● **課題**
以下のすべてのエントリについて、画像から読み取られたテキストの各行を番号付きリストに整形し、空行は省いてください。画像は解答に含めないでください。

● **入力エントリ**
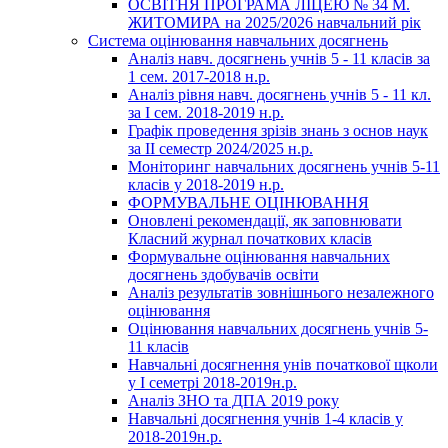
ОСВІТНЯ ПРОГРАМА ЛІЦЕЮ № 34 М.
ЖИТОМИРА на 2025/2026 навчальний рік
Система оцінювання навчальних досягнень
Аналіз навч. досягнень учнів 5 - 11 класів за
1 сем. 2017-2018 н.р.
Аналіз рівня навч. досягнень учнів 5 - 11 кл.
за І сем. 2018-2019 н.р.
Графік проведення зрізів знань з основ наук
за ІІ семестр 2024/2025 н.р.
Моніторинг навчальних досягнень учнів 5-11
класів у 2018-2019 н.р.
ФОРМУВАЛЬНЕ ОЦІНЮВАННЯ
Оновлені рекомендації, як заповнювати
Класний журнал початкових класів
Формувальне оцінювання навчальних
досягнень здобувачів освіти
Аналіз результатів зовнішнього незалежного
оцінювання
Оцінювання навчальних досягнень учнів 5-
11 класів
Навчальні досягнення унів початкової щколи
у І семетрі 2018-2019н.р.
Аналіз ЗНО та ДПА 2019 року
Навчальні досягнення учнів 1-4 класів у
2018-2019н.р.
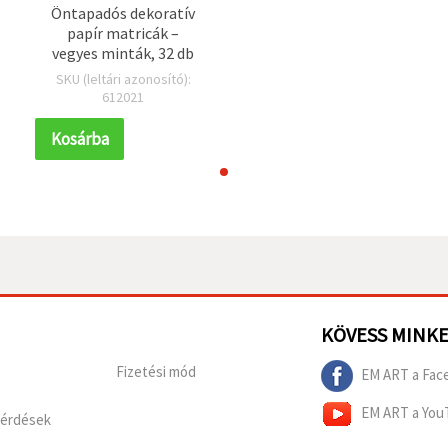
Öntapadós dekoratív
papír matricák –
vegyes minták, 32 db
SKU (leltári azonosító):
612021
Kosárba
KÖVESS MINK
Fizetési mód
EM ART a Fac
EM ART a You
Kérdések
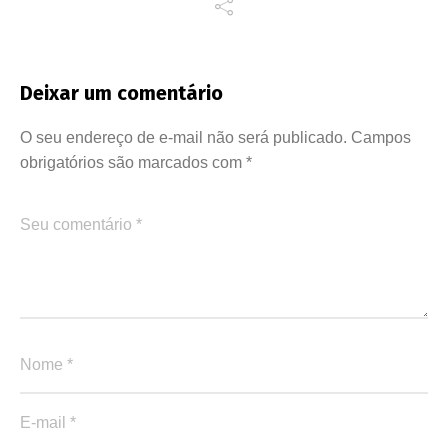
Deixar um comentário
O seu endereço de e-mail não será publicado.
Campos
obrigatórios são marcados com
*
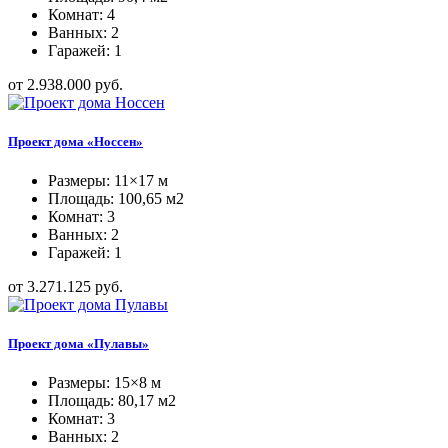
Комнат: 4
Ванных: 2
Гаражей: 1
от 2.938.000 руб.
Проект дома «Носсен»
Размеры: 11×17 м
Площадь: 100,65 м2
Комнат: 3
Ванных: 2
Гаражей: 1
от 3.271.125 руб.
Проект дома «Пулавы»
Размеры: 15×8 м
Площадь: 80,17 м2
Комнат: 3
Ванных: 2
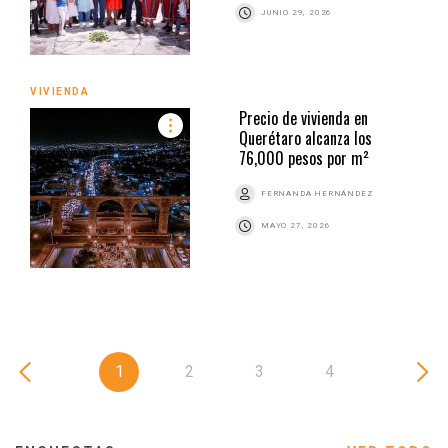
JUNIO 29, 2026
VIVIENDA
Precio de vivienda en
Querétaro alcanza los
76,000 pesos por m²
FERNANDA HERNÁNDEZ
MAYO 27, 2026
1
2
3
4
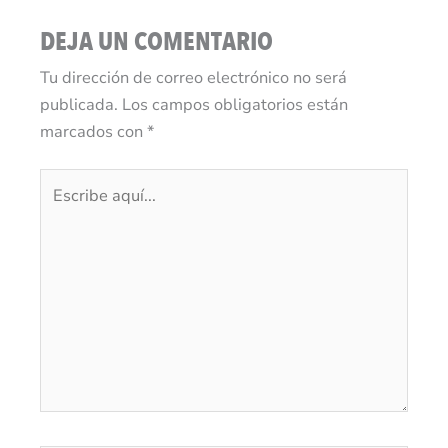
DEJA UN COMENTARIO
Tu dirección de correo electrónico no será
publicada.
Los campos obligatorios están
marcados con
*
Escribe
aquí...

● **解答**
1. ОСВІТНЯ ПРОГРАМА ЛІЦЕЮ № 34 М.
2. ЖИТОМИРА на 2025/2026 навчальний рік
3. Система оцінювання навчальних досягнень
4. Аналіз навч. досягнень учнів 5 - 11 класів за
5. 1 сем. 2017-2018 н.р.
6. Аналіз рівня навч. досягнень учнів 5 - 11 кл.
7. за І сем. 2018-2019 н.р.
8. Графік проведення зрізів знань з основ наук
9. за ІІ семестр 2024/2025 н.р.
10. Моніторинг навчальних досягнень учнів 5-11
11. класів у 2018-2019 н.р.
12. ФОРМУВАЛЬНЕ ОЦІНЮВАННЯ
13. Оновлені рекомендації, як заповнювати
14. Класний журнал початкових класів
15. Формувальне оцінювання навчальних
16. досягнень здобувачів освіти
17. Аналіз результатів зовнішнього незалежного
18. оцінювання
19. Оцінювання навчальних досягнень учнів 5-
20. 11 класів
21. Навчальні досягнення унів початкової щколи
22. у І семетрі 2018-2019н.р.
23. Аналіз ЗНО та ДПА 2019 року
24. Навчальні досягнення учнів 1-4 класів у
25. 2018-2019н.р.
26. Öntapadós dekoratív
27. papír matricák –
28. vegyes minták, 32 db
29. SKU (leltári azonosító):
30. 612021
31. Kosárba
32. KÖVESS MINK
33. Fizetési mód
34. EM ART a Fac
35. EM ART a You
36. Kérdések
37. Deixar um comentário
38. O seu endereço de e-mail não será publicado.
39. Campos
40. obrigatórios são marcados com
41. *
42. Комнат: 4
43. Ванных: 2
44. Гаражей: 1
45. от 2.938.000 руб.
46. Проект дома «Носсен»
47. Размеры: 11×17 м
48. Площадь: 100,65 м2
49. Комнат: 3
50. Ванных: 2
51. Гаражей: 1
52. от 3.271.125 руб.
53. Проект дома «Пулавы»
54. Размеры: 15×8 м
55. Площадь: 80,17 м2
56. Комнат: 3
57. Ванных: 2
58. JUNIO 29, 2026
59. VIVIENDA
60. Precio de vivienda en
61. Querétaro alcanza los
62. 76,000 pesos por m²
63. FERNANDA HERNÁNDEZ
64. MAYO 27, 2026
65. 1
66. 2
67. 3
68. 4
69. DEJA UN COMENTARIO
70. Tu dirección de correo electrónico no será
71. publicada.
72. Los campos obligatorios están
73. marcados con
74. *
75. Escribe
76. aquí...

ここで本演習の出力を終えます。